• Problem details
In the records below, find the line with "速腾冰雪行动 大奖等你来拿" and the line with "Теперь их наземные"; return exactly those lines and every line between them.

• Recorded data
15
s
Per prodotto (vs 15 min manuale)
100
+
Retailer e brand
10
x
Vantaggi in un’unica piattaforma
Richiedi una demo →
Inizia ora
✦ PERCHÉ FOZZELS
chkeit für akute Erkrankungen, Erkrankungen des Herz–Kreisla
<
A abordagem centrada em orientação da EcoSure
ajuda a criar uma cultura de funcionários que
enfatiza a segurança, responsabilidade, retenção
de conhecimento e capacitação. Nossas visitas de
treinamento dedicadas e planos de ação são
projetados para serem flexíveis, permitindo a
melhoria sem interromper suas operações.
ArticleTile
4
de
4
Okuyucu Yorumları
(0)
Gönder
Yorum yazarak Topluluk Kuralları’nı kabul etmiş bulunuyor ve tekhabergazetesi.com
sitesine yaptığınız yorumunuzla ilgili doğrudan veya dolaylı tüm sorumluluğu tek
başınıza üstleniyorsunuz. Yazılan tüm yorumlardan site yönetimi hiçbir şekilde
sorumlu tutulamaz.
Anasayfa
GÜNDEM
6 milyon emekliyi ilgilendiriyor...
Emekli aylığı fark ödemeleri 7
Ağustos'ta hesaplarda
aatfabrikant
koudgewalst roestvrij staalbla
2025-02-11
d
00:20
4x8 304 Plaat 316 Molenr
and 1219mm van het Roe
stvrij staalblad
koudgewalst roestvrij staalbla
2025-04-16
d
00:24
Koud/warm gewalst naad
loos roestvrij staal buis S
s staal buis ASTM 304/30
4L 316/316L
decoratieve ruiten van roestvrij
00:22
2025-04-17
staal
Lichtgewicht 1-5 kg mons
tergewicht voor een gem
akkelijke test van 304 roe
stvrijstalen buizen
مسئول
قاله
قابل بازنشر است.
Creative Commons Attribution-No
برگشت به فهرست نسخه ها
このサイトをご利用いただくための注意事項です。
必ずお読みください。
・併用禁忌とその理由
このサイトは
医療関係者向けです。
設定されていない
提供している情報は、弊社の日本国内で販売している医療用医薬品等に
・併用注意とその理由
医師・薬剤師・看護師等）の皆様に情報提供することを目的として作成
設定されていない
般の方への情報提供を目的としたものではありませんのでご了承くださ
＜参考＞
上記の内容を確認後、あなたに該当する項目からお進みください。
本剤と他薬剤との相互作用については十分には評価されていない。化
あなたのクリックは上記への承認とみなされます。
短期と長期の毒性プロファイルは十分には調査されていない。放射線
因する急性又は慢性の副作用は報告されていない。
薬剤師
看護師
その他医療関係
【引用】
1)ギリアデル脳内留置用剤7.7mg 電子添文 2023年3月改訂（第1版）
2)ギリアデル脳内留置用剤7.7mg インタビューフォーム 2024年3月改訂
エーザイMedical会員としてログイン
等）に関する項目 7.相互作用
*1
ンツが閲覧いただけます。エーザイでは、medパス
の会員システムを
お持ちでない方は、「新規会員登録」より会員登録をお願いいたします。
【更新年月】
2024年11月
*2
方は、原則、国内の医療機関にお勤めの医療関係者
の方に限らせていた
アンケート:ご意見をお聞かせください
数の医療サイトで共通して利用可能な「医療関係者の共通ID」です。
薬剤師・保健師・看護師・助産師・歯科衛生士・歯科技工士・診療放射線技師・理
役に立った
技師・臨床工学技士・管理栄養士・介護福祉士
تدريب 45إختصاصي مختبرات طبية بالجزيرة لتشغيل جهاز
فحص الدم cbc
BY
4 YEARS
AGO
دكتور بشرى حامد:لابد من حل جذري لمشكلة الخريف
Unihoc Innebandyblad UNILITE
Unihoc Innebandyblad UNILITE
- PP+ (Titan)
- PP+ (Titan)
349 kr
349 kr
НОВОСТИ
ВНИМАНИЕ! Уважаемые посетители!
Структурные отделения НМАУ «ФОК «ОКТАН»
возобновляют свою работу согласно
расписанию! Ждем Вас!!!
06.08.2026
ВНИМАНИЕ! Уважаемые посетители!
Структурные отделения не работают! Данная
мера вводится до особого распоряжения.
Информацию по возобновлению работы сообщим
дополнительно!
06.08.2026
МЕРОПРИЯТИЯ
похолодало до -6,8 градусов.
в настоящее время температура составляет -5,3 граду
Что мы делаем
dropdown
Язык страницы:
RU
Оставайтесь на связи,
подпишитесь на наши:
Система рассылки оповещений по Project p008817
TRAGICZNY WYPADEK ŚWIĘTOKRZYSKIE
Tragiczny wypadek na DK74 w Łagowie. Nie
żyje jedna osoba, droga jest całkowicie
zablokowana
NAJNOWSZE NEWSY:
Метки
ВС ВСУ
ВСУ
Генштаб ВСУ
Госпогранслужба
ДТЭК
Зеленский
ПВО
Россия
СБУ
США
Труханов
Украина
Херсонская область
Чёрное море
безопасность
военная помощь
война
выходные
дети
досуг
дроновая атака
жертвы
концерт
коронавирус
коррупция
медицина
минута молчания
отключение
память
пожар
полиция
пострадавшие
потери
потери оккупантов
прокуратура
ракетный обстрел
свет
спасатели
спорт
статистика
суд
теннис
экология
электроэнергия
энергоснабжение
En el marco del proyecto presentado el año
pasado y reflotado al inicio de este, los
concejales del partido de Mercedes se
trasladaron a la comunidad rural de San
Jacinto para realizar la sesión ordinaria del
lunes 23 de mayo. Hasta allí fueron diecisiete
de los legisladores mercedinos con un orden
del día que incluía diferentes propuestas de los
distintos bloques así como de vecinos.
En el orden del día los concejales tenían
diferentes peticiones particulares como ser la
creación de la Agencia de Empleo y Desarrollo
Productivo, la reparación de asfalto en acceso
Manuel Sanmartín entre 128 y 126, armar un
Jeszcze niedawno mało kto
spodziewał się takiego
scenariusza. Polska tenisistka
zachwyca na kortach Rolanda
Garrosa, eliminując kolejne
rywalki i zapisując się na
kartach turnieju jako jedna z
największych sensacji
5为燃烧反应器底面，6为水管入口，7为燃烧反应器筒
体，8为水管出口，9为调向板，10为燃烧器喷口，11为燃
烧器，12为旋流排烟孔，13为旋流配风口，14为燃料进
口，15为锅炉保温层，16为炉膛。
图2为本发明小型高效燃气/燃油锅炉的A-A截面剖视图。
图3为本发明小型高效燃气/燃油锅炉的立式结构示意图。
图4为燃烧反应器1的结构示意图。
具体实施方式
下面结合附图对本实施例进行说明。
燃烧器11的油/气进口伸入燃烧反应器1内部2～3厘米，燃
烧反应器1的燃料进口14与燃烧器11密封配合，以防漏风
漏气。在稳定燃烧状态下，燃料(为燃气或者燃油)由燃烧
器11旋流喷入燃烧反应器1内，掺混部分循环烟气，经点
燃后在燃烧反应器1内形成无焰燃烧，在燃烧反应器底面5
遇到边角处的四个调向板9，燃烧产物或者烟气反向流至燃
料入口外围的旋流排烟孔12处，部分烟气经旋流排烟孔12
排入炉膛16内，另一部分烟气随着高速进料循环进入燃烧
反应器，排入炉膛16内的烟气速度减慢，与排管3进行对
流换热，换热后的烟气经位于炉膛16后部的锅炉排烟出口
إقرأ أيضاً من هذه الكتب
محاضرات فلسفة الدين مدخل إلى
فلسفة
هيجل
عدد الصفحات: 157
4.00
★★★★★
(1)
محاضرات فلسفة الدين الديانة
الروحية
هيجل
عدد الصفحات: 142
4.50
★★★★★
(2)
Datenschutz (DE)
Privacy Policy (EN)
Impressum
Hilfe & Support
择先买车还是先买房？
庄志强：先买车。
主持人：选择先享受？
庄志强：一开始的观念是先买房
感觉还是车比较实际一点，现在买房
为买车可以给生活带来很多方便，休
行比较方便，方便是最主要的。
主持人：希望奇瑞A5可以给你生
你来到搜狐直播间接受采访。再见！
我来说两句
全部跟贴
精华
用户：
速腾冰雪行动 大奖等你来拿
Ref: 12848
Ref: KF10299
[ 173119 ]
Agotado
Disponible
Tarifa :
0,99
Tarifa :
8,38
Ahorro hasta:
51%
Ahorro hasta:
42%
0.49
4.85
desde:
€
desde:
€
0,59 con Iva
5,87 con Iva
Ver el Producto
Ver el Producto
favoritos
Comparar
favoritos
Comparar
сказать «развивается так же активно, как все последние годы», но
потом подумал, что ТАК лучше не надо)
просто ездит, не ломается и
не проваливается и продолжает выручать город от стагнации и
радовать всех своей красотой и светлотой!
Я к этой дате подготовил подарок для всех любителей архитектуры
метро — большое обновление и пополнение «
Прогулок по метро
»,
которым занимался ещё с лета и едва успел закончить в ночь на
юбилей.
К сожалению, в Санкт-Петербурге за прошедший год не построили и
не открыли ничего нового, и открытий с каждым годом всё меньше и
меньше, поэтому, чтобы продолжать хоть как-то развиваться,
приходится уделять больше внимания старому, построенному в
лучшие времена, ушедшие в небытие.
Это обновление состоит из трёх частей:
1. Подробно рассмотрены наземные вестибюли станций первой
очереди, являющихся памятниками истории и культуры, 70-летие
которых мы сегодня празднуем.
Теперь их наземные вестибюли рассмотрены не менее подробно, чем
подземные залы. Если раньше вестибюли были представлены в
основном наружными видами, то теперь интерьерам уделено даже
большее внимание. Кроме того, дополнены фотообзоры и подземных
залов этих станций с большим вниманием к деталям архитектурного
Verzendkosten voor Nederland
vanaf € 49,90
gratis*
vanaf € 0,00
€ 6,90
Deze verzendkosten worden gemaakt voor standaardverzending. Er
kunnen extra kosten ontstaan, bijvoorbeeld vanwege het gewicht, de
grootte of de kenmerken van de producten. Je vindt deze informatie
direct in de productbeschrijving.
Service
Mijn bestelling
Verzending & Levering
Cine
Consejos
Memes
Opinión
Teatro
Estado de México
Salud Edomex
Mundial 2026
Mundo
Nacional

• Response for this exercise
速腾冰雪行动 大奖等你来拿
Ref: 12848
Ref: KF10299
[ 173119 ]
Agotado
Disponible
Tarifa :
0,99
Tarifa :
8,38
Ahorro hasta:
51%
Ahorro hasta:
42%
0.49
4.85
desde:
€
desde:
€
0,59 con Iva
5,87 con Iva
Ver el Producto
Ver el Producto
favoritos
Comparar
favoritos
Comparar
сказать «развивается так же активно, как все последние годы», но
потом подумал, что ТАК лучше не надо)
просто ездит, не ломается и
не проваливается и продолжает выручать город от стагнации и
радовать всех своей красотой и светлотой!
Я к этой дате подготовил подарок для всех любителей архитектуры
метро — большое обновление и пополнение «
Прогулок по метро
»,
которым занимался ещё с лета и едва успел закончить в ночь на
юбилей.
К сожалению, в Санкт-Петербурге за прошедший год не построили и
не открыли ничего нового, и открытий с каждым годом всё меньше и
меньше, поэтому, чтобы продолжать хоть как-то развиваться,
приходится уделять больше внимания старому, построенному в
лучшие времена, ушедшие в небытие.
Это обновление состоит из трёх частей:
1. Подробно рассмотрены наземные вестибюли станций первой
очереди, являющихся памятниками истории и культуры, 70-летие
которых мы сегодня празднуем.
Теперь их наземные вестибюли рассмотрены не менее подробно, чем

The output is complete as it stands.